• [Activity]: Exclude the pictures and repeat all of the data exactly.

(Stored dataset items)
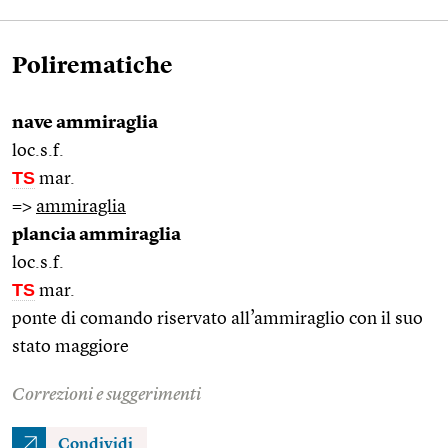
Polirematiche
nave ammiraglia
loc.s.f.
TS
mar.
=>
ammiraglia
plancia ammiraglia
loc.s.f.
TS
mar.
ponte di comando riservato all’ammiraglio con il suo
stato maggiore
Correzioni e suggerimenti
Condividi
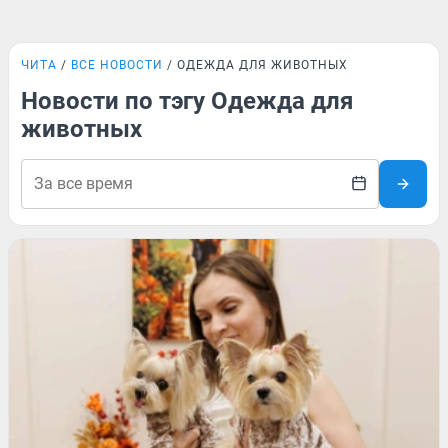
ЧИТА
ВСЕ НОВОСТИ
ОДЕЖДА ДЛЯ ЖИВОТНЫХ
Новости по тэгу Одежда для
животных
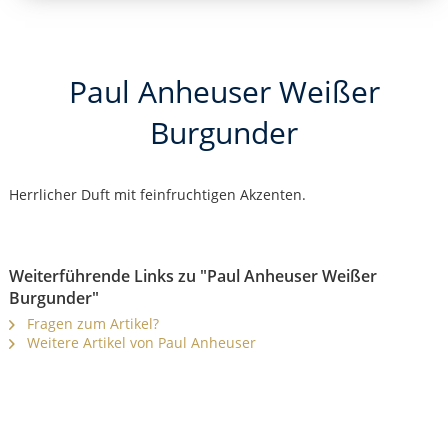
Paul Anheuser Weißer
Burgunder
Herrlicher Duft mit feinfruchtigen Akzenten.
Weiterführende Links zu "Paul Anheuser Weißer
Burgunder"
Fragen zum Artikel?
Weitere Artikel von Paul Anheuser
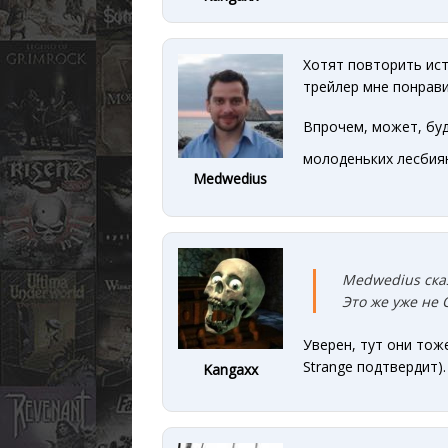
Хотят повторить исто
трейлер мне понрави
Впрочем, может, буд
молоденьких лесбия
Medwedius
Medwedius ска
Это же уже не
Уверен, тут они тоже
Strange подтвердит).
Kangaxx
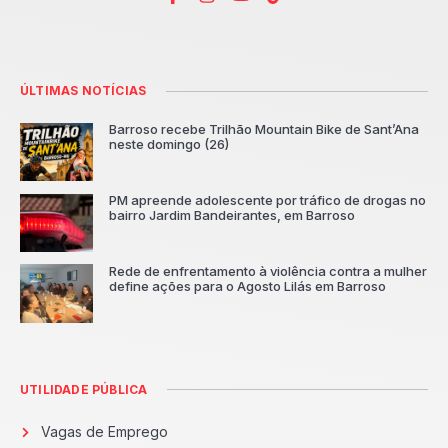
ÚLTIMAS NOTÍCIAS
Barroso recebe Trilhão Mountain Bike de Sant’Ana
neste domingo (26)
PM apreende adolescente por tráfico de drogas no
bairro Jardim Bandeirantes, em Barroso
Rede de enfrentamento à violência contra a mulher
define ações para o Agosto Lilás em Barroso
UTILIDADE PÚBLICA
Vagas de Emprego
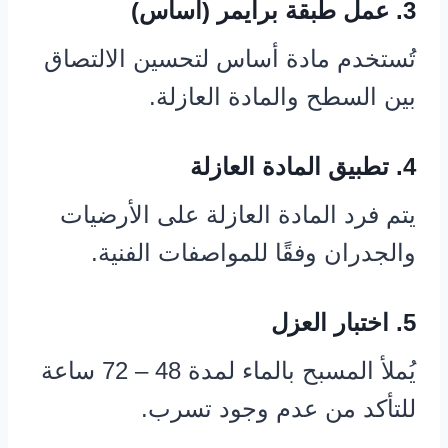
3. عمل طبقة برايمر (أساس)
تُستخدم مادة أساس لتحسين الالتصاق
بين السطح والمادة العازلة.
4. تطبيق المادة العازلة
يتم فرد المادة العازلة على الأرضيات
والجدران وفقًا للمواصفات الفنية.
5. اختبار العزل
يُملأ المسبح بالماء لمدة 48 – 72 ساعة
للتأكد من عدم وجود تسرب.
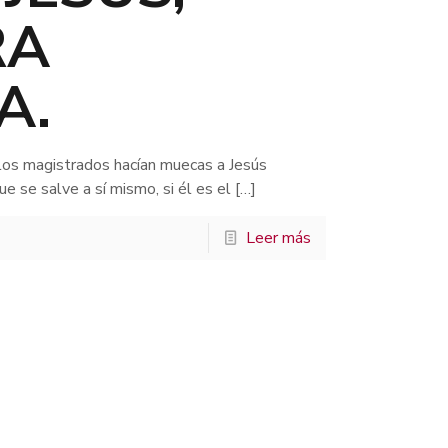
RA
A.
los magistrados hacían muecas a Jesús
ue se salve a sí mismo, si él es el
[…]
Leer más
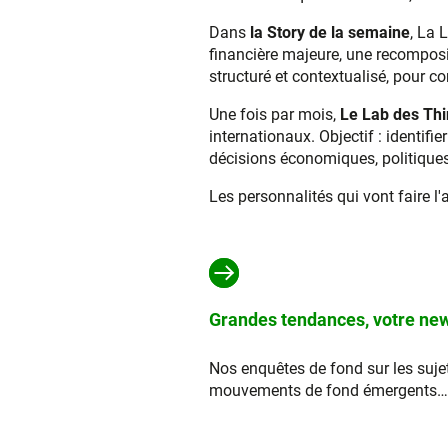
Dans
la Story de la semaine
, La 
financière majeure, une recomposit
structuré et contextualisé, pour com
Une fois par mois,
Le Lab des Thi
internationaux. Objectif : identifi
décisions économiques, politiques 
Les personnalités qui vont faire l'
Grandes tendances, votre new
Nos enquêtes de fond sur les sujet
mouvements de fond émergents… Ay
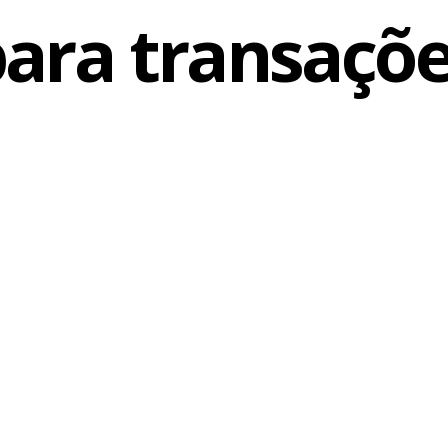
ara transaçõ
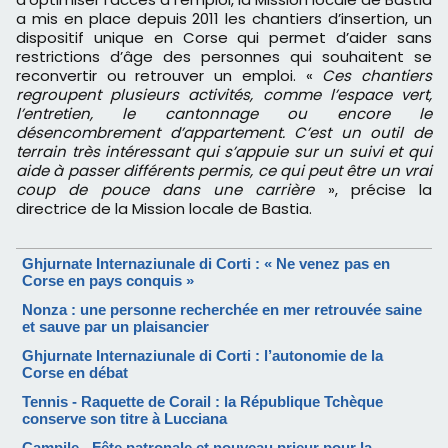
a mis en place depuis 2011 les chantiers d’insertion, un
dispositif unique en Corse qui permet d’aider sans
restrictions d’âge des personnes qui souhaitent se
reconvertir ou retrouver un emploi. «
Ces chantiers
regroupent plusieurs activités, comme l’espace vert,
l’entretien, le cantonnage ou encore le
désencombrement d’appartement. C’est un outil de
terrain très intéressant qui s’appuie sur un suivi et qui
aide à passer différents permis, ce qui peut être un vrai
coup de pouce dans une carrière
», précise la
directrice de la Mission locale de Bastia.
Ghjurnate Internaziunale di Corti : « Ne venez pas en
Corse en pays conquis »
Nonza : une personne recherchée en mer retrouvée saine
et sauve par un plaisancier
Ghjurnate Internaziunale di Corti : l’autonomie de la
Corse en débat
Tennis - Raquette de Corail : la République Tchèque
conserve son titre à Lucciana
Campile - Fête patronale et nouveau prieur pour la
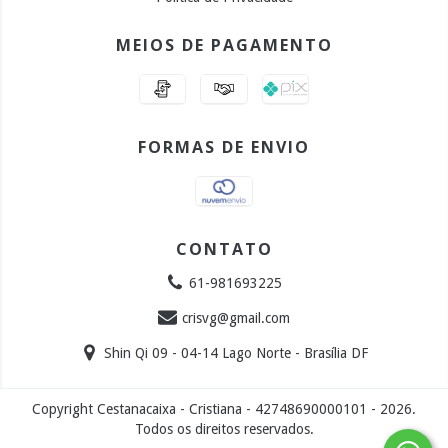
MEIOS DE PAGAMENTO
FORMAS DE ENVIO
CONTATO
61-981693225
crisvg@gmail.com
Shin Qi 09 - 04-14 Lago Norte - Brasília DF
Copyright Cestanacaixa - Cristiana - 42748690000101 - 2026.
Todos os direitos reservados.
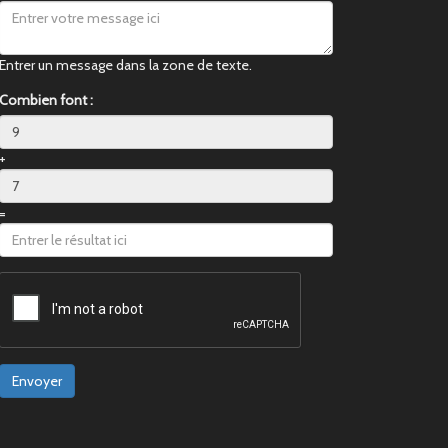
Entrer un message dans la zone de texte.
Combien font :
+
=
Envoyer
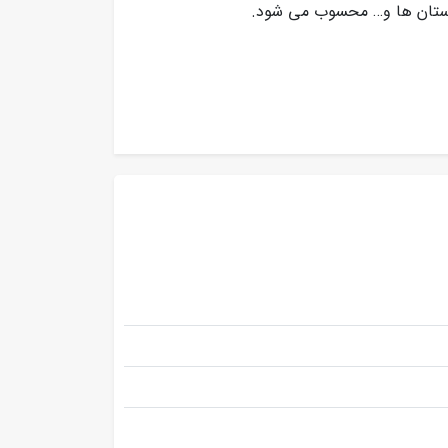
ارستان ها و… محسوب می شود.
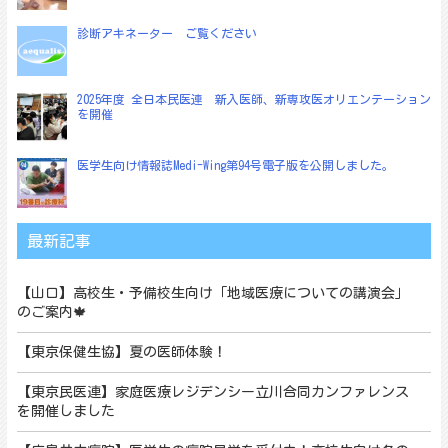
診断アキネーター ご覧ください
2025年度 全日本民医連 新入医師、新専攻医オリエンテーション
を開催
医学生向け情報誌Medi-Wing第94号電子版を公開しました。
最新記事
【山口】高校生・予備校生向け「地域医療についての講演会」
のご案内🍁
【東京保健生協】夏の医師体験！
【東京民医連】家庭医療レジデンシー立川合同カンファレンス
を開催しました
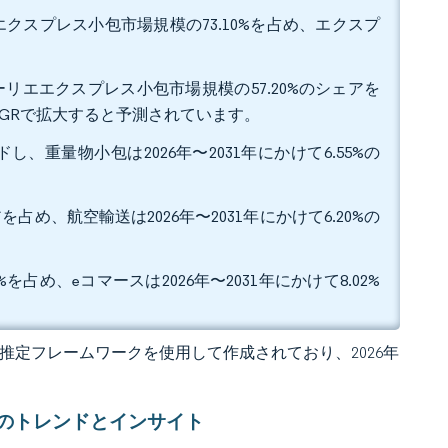
クスプレス小包市場規模の73.10%を占め、エクスプ
ーリエエクスプレス小包市場規模の57.20%のシェアを
のCAGRで拡大すると予測されています。
し、重量物小包は2026年〜2031年にかけて6.55%の
占め、航空輸送は2026年〜2031年にかけて6.20%の
占め、eコマースは2026年〜2031年にかけて8.02%
 独自の推定フレームワークを使用して作成されており、2026年
場のトレンドとインサイト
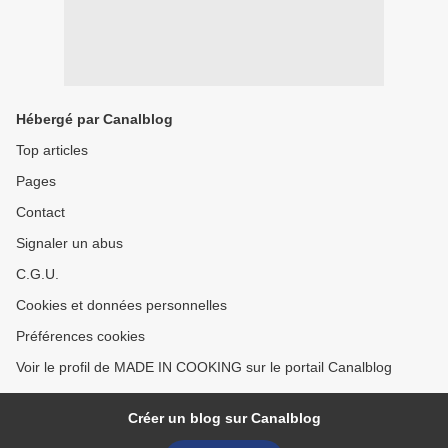
Hébergé par Canalblog
Top articles
Pages
Contact
Signaler un abus
C.G.U.
Cookies et données personnelles
Préférences cookies
Voir le profil de MADE IN COOKING sur le portail Canalblog
Créer un blog sur Canalblog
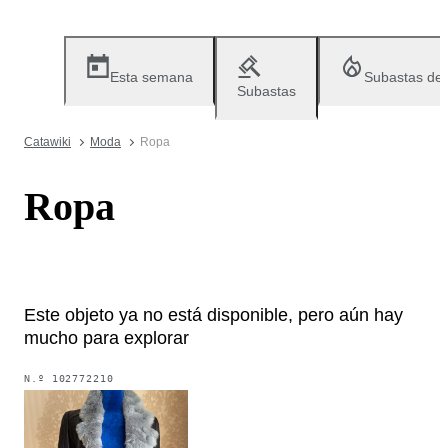
Esta semana
Subastas de
Subastas
Catawiki
Moda
Ropa
Ropa
Este objeto ya no está disponible, pero aún hay
mucho para explorar
N.º
102772210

• [Result]:
Polirematiche
nave ammiraglia
loc.s.f.
TS
mar.
=>
ammiraglia
plancia ammiraglia
loc.s.f.
TS
mar.
ponte di comando riservato all’ammiraglio con il suo
stato maggiore
Correzioni e suggerimenti
Condividi
ЧИТА
ВСЕ НОВОСТИ
ОДЕЖДА ДЛЯ ЖИВОТНЫХ
Новости по тэгу Одежда для
животных
Paul Anheuser Weißer
Burgunder
Herrlicher Duft mit feinfruchtigen Akzenten.
Weiterführende Links zu "Paul Anheuser Weißer
Burgunder"
Fragen zum Artikel?
Weitere Artikel von Paul Anheuser
Хотят повторить исто
трейлер мне понрави
Впрочем, может, буд
молоденьких лесбия
Medwedius
Medwedius ска
Это же уже не
Уверен, тут они тоже
Strange подтвердит).
Kangaxx
ÚLTIMAS NOTÍCIAS
Barroso recebe Trilhão Mountain Bike de Sant’Ana
neste domingo (26)
PM apreende adolescente por tráfico de drogas no
bairro Jardim Bandeirantes, em Barroso
Rede de enfrentamento à violência contra a mulher
define ações para o Agosto Lilás em Barroso
UTILIDADE PÚBLICA
Vagas de Emprego
3. عمل طبقة برايمر (أساس)
تُستخدم مادة أساس لتحسين الالتصاق
بين السطح والمادة العازلة.
4. تطبيق المادة العازلة
يتم فرد المادة العازلة على الأرضيات
والجدران وفقًا للمواصفات الفنية.
5. اختبار العزل
يُملأ المسبح بالماء لمدة 48 – 72 ساعة
للتأكد من عدم وجود تسرب.
RA
A.
los magistrados hacían muecas a Jesús
ue se salve a sí mismo, si él es el
[…]
Leer más
Dans
la Story de la semaine
, La 
financière majeure, une recomposit
structuré et contextualisé, pour com
Une fois par mois,
Le Lab des Thi
internationaux. Objectif : identifi
décisions économiques, politiques 
Les personnalités qui vont faire l'
Grandes tendances, votre new
Nos enquêtes de fond sur les sujet
mouvements de fond émergents… Ay
ara transaçõ
a mis en place depuis 2011 les chantiers d’insertion, un
dispositif unique en Corse qui permet d’aider sans
restrictions d’âge des personnes qui souhaitent se
reconvertir ou retrouver un emploi. «
Ces chantiers
regroupent plusieurs activités, comme l’espace vert,
l’entretien, le cantonnage ou encore le
désencombrement d’appartement. C’est un outil de
terrain très intéressant qui s’appuie sur un suivi et qui
aide à passer différents permis, ce qui peut être un vrai
coup de pouce dans une carrière
», précise la
directrice de la Mission locale de Bastia.
Ghjurnate Internaziunale di Corti : « Ne venez pas en
Corse en pays conquis »
Nonza : une personne recherchée en mer retrouvée saine
et sauve par un plaisancier
Ghjurnate Internaziunale di Corti : l’autonomie de la
Corse en débat
Tennis - Raquette de Corail : la République Tchèque
conserve son titre à Lucciana
Campile - Fête patronale et nouveau prieur pour la
MEIOS DE PAGAMENTO
FORMAS DE ENVIO
CONTATO
61-981693225
crisvg@gmail.com
Shin Qi 09 - 04-14 Lago Norte - Brasília DF
Copyright Cestanacaixa - Cristiana - 42748690000101 - 2026.
Todos os direitos reservados.
Entrer un message dans la zone de texte.
Combien font :
+
=
Envoyer
ارستان ها و… محسوب می شود.
診断アキネーター ご覧ください
2025年度 全日本民医連 新入医師、新専攻医オリエンテーション
を開催
医学生向け情報誌Medi-Wing第94号電子版を公開しました。
最新記事
【山口】高校生・予備校生向け「地域医療についての講演会」
のご案内🍁
【東京保健生協】夏の医師体験！
【東京民医連】家庭医療レジデンシー立川合同カンファレンス
を開催しました
クスプレス小包市場規模の73.10%を占め、エクスプ
ーリエエクスプレス小包市場規模の57.20%のシェアを
のCAGRで拡大すると予測されています。
し、重量物小包は2026年〜2031年にかけて6.55%の
占め、航空輸送は2026年〜2031年にかけて6.20%の
占め、eコマースは2026年〜2031年にかけて8.02%
 独自の推定フレームワークを使用して作成されており、2026年
場のトレンドとインサイト
Hébergé par Canalblog
Top articles
Pages
Contact
Signaler un abus
C.G.U.
Cookies et données personnelles
Préférences cookies
Voir le profil de MADE IN COOKING sur le portail Canalblog
Créer un blog sur Canalblog
Esta semana
Subastas de
Subastas
Catawiki
Moda
Ropa
Ropa
Este objeto ya no está disponible, pero aún hay
mucho para explorar
N.º
102772210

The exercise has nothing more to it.